Which? received assurances from the bank that it employs alternative measures to evaluate the risk profile of devices used for online banking, with plans to introduce an extra layer of protection later this year.

Deputy Editor of Which? Money, Sam Richardson, commented: "With many people increasingly banking online or on their phones, it's crucial that the banks we trust with our money have security protections that are up to scratch."

Richardson further noted: "While our investigation found no major security issues, there were some areas of concern that we think the banks in question need to urgently address, so that sophisticated scammers can't use loopholes to target innocent victims."

He also stressed the importance of prioritising fraud prevention, especially with the general election on the horizon, calling for the next government to appoint a dedicated fraud minister to spearhead efforts across various departments.

A representative for industry body UK Finance stated: "Fraud has a devastating impact on victims, so the banking and finance industry's primary focus is always on stopping fraud from happening in the first place.
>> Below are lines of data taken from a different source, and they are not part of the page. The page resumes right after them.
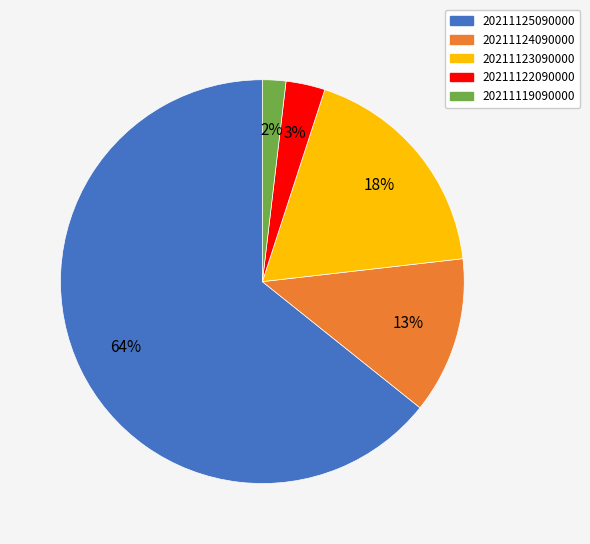

Count the number of slices in the pie.

5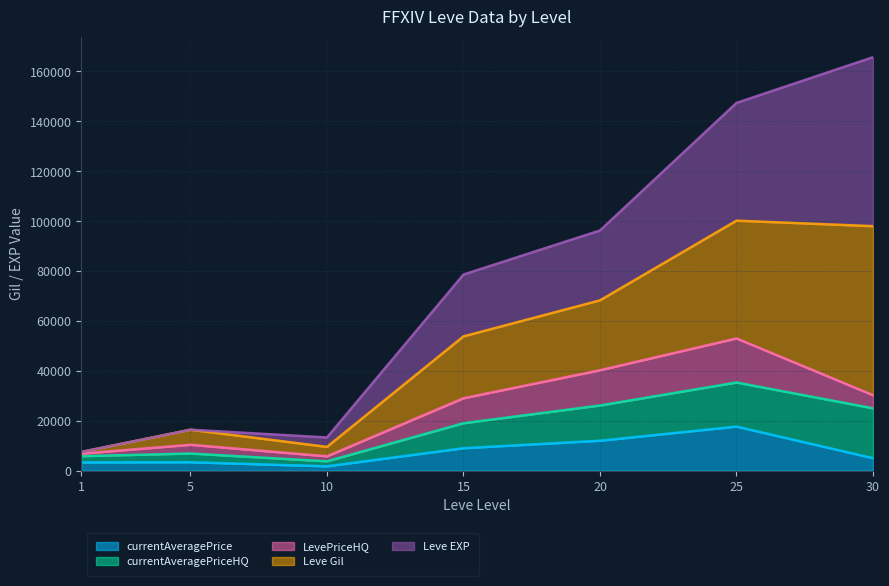

True or false: Leve EXP has more than 1 points higher than both neighbors.

False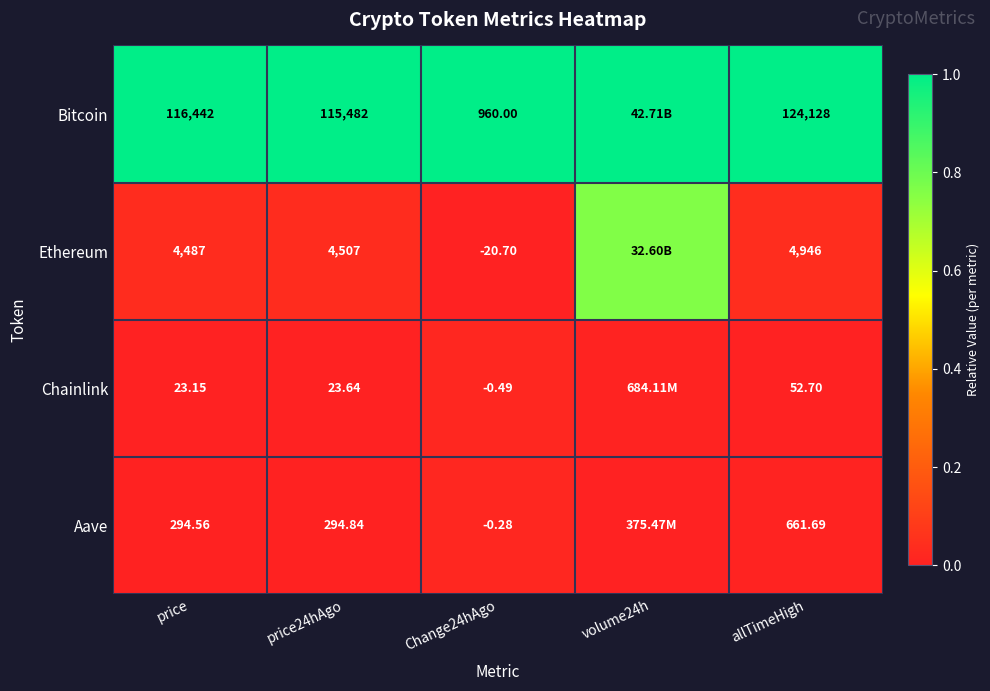

What is the spread (max minus min) of values at price24hAgo?

115458.4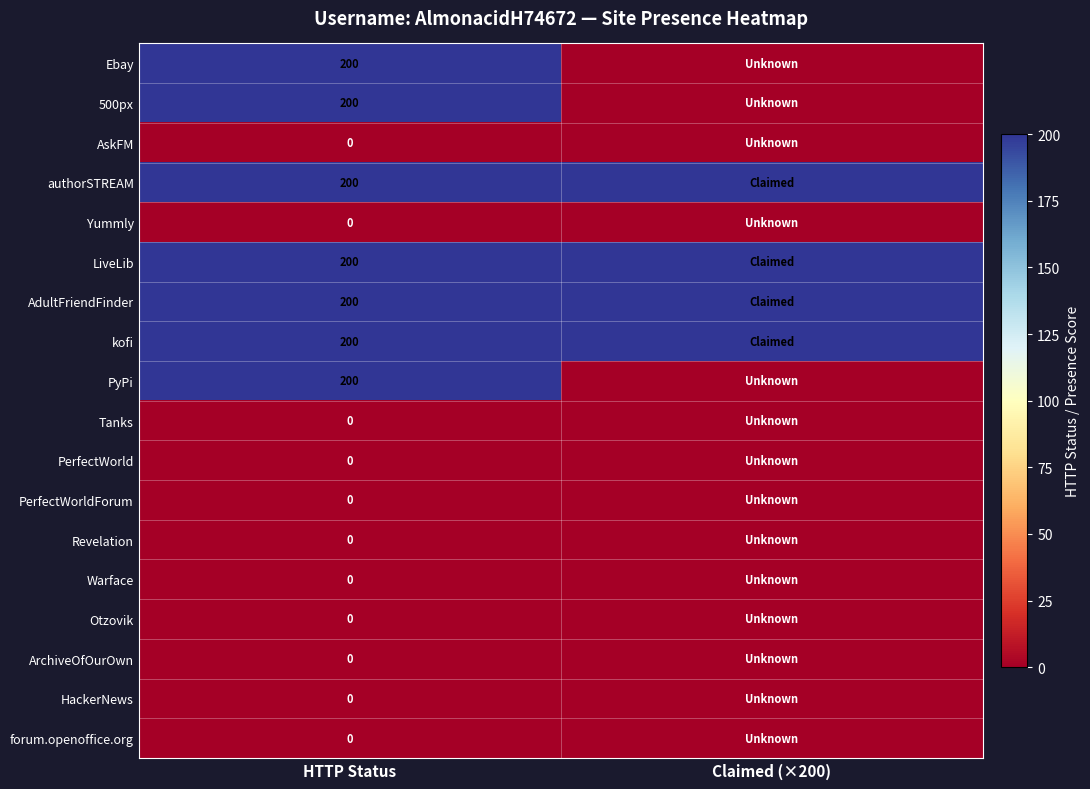

True or false: 500px has a value of 348 at HTTP Status.

False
To do so, the industry invests heavily in cyber security and data sharing, seeking to detect and prevent malicious actors from infiltrating systems, stealing data, and committing fraud."

"As the fraud landscape evolves, banks update and reinforce security measures on their platforms to mitigate potential threats, whilst maintaining a positive user experience for customers."

"We encourage customers to be alert to potential threats of fraud and always use secure passwords, avoid sharing one-time passcodes and personal and financial information. If you think you've fallen for a scam it's important to contact your bank immediately, and report it to Action Fraud."